Proximités nocturnes

Publié le par Hélène Langhe

 

     Je dors souvent avec Théo ou dans sa chambre, pour préserver un peu de notre sommeil. Ce n’est pas la peine d’être deux à s’épuiser complètement, Rémi ayant un métier fatiguant et des trajets assez longs.

 

     Un peu avant les deux ans de Théo, nous connaissons une période pendant laquelle il est assez rejetant avec son père. Cela fait souffrir Rémi. Il commence alors à interroger le fait que je dorme souvent avec Théo. Cela me déstabilise. Dans les moments de doute, je me suis souvent référée aux sociétés dites primitives, qui, jusqu’à quatre ou six ans, ont un respect de la petite enfance et du lien à la mère, avec le portage, l’allaitement, et les chambres communes.
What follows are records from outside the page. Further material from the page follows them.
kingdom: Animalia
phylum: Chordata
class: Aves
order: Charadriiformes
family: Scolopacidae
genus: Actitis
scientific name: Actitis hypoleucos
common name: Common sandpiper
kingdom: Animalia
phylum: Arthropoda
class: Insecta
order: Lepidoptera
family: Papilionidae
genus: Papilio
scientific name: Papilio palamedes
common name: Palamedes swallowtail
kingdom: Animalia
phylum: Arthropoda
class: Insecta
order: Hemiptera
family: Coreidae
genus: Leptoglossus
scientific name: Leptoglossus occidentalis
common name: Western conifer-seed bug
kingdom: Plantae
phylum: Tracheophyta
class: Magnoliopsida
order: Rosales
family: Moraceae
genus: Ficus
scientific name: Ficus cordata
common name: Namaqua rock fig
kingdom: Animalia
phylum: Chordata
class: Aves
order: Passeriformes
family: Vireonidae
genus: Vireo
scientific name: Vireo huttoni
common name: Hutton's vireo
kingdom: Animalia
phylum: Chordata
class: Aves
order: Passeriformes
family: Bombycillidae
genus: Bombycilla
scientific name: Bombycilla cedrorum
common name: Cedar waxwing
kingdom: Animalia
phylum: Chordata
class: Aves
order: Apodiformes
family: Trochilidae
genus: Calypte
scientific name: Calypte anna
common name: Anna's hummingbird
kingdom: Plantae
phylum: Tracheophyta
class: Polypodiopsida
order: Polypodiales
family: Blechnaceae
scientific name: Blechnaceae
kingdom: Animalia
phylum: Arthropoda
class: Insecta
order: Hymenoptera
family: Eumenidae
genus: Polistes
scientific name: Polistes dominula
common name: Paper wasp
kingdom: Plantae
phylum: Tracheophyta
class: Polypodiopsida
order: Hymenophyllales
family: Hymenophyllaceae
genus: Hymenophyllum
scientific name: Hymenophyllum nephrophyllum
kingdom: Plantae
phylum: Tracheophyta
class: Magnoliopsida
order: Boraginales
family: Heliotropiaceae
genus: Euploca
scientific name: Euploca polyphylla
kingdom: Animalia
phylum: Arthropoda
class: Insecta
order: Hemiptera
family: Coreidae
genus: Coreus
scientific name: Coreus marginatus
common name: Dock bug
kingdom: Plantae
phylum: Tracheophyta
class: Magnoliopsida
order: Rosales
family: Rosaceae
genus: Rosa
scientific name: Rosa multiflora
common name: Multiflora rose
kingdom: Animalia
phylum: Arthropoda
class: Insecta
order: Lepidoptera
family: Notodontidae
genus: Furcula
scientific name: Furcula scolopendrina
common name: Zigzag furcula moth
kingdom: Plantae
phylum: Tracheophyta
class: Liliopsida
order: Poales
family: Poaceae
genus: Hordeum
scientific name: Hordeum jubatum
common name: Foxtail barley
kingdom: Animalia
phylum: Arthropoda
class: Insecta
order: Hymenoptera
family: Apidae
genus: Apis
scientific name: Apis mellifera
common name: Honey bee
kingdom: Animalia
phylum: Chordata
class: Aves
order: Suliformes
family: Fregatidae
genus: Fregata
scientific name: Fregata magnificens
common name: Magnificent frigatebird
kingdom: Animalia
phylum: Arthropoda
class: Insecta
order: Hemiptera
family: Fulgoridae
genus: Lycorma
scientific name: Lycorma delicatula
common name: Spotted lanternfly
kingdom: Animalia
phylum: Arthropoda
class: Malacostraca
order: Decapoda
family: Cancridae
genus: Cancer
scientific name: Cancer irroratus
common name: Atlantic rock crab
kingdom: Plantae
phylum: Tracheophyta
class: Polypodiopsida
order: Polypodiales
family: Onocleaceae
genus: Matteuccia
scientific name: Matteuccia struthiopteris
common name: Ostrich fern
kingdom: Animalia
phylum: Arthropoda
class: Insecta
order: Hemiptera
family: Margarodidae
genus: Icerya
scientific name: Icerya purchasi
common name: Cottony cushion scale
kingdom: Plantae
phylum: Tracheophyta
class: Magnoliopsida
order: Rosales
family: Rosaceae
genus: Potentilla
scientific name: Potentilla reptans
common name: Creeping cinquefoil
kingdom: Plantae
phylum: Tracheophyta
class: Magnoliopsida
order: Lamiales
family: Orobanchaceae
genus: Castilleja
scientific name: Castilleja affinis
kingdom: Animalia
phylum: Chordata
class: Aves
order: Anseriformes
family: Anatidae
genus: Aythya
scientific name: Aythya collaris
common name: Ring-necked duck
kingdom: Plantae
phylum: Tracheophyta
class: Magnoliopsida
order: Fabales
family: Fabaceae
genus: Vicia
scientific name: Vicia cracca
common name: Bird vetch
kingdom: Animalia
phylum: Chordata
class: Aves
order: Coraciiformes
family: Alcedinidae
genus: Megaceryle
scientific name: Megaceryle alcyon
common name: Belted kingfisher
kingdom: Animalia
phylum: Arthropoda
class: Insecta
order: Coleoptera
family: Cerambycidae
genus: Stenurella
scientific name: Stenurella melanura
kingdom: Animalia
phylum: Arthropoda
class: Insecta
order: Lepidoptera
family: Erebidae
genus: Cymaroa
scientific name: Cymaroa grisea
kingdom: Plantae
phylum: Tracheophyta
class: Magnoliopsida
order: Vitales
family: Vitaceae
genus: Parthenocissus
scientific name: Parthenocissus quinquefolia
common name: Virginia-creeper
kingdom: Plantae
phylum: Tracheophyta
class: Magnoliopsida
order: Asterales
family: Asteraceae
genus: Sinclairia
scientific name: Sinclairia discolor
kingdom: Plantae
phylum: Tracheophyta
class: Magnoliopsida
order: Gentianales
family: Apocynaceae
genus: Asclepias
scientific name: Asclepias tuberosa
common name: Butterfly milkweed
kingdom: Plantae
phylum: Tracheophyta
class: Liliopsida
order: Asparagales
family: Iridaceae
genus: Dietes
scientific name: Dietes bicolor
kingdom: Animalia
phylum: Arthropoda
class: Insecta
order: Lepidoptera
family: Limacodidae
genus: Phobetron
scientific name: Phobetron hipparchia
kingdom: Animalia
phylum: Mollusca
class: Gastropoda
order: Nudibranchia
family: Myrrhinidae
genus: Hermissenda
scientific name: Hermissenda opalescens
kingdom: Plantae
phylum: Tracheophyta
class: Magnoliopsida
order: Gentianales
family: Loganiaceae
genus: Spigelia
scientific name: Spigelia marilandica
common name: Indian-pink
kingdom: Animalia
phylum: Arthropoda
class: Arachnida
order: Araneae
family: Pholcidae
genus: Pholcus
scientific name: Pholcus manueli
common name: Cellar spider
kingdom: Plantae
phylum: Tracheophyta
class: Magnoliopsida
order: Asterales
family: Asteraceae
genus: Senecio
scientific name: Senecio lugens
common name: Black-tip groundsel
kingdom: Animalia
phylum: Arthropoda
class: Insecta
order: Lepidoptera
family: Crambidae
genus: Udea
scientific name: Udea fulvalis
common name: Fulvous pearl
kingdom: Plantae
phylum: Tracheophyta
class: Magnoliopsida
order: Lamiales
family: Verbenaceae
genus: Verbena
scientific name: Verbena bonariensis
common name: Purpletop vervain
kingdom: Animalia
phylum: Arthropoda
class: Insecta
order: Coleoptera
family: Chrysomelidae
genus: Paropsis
Les grands désespoirs des premiers mois des bébés, que nous attribuons aux angoisses, coliques, poussées dentaires, tombée de la nuit, mais dont au fond nous ignorons la cause, sont inconnus dans les sociétés où l’on pratique le portage.

 

     Rémi me pousse à m’interroger sur mes choix parentaux. J’ai beau tourner la question dans tous les sens, je ne vois pas comment je pourrais faire autrement, et au fond de moi, je sens que c’est cela que je dois faire. Mais ma confiance s’effrite lorsque je me dis : d’accord, tu le sens comme ça, mais cela ne suffit pas de sentir. Il faudrait pouvoir expliquer pourquoi tu es aussi tranquille avec une question qui soulève des tempêtes, tant elle touche à un sujet sensible.

 

     Me revient alors en mémoire l’interrogation d’une infirmière sur mon lieu de travail : " Ça commence à quel âge, l’Œdipe ?" Toujours prudente avec les questions personnelles, je lui fais préciser ce qu’elle veut savoir exactement. Elle m’explique sans se faire prier que son fils de deux ans et demi lui fait très souvent des caresses sur les cheveux et dans la nuque, tout en lui disant : " Que tu es belle, maman ! " La jeune femme me raconte la scène avec une satisfaction, un plaisir qui me troublent, tout en me livrant à haute voix, en gloussant, ce qu’elle ressent : "Oh oui, encore ! " Un profond malaise me saisit durant ce récit, qui éclaire cependant ma propre position.

 

     J’aime Rémi, je suis heureuse dans ma vie avec lui, heureuse de la qualité de nos relations, même si nous avons connu des écueils. Mes choix avec Théo sont dépourvus d’enjeux autour du lien avec son père. Je le ressens profondément. Si je dors souvent avec lui, c’est uniquement pour des raisons pratiques – gagner un peu de sommeil, et protéger celui de Rémi – et pour l’accompagner au mieux dans ses difficultés, avec le moins de violence possible.

 

     Je réalise que ma relation avec Théo pourrait avoir une apparence très incestueuse pour qui en ferait une lecture rapide, en tout cas, beaucoup plus que celle de l’infirmière qui, elle, ne dort jamais à côté de son fils.

 

     Au-delà des faits visibles, c’est bien le sens de ce qui se joue pour la mère qui est primordial.

 

     Je suis apaisée d’avoir pu mettre des mots sur ce que je ressens. Je suis tout à fait claire, limpide, dans mon lien à mon fils.

 

     Mes explications tranquillisent Rémi.

 

     Trois mois plus tard, Théo se tourne résolument vers son père.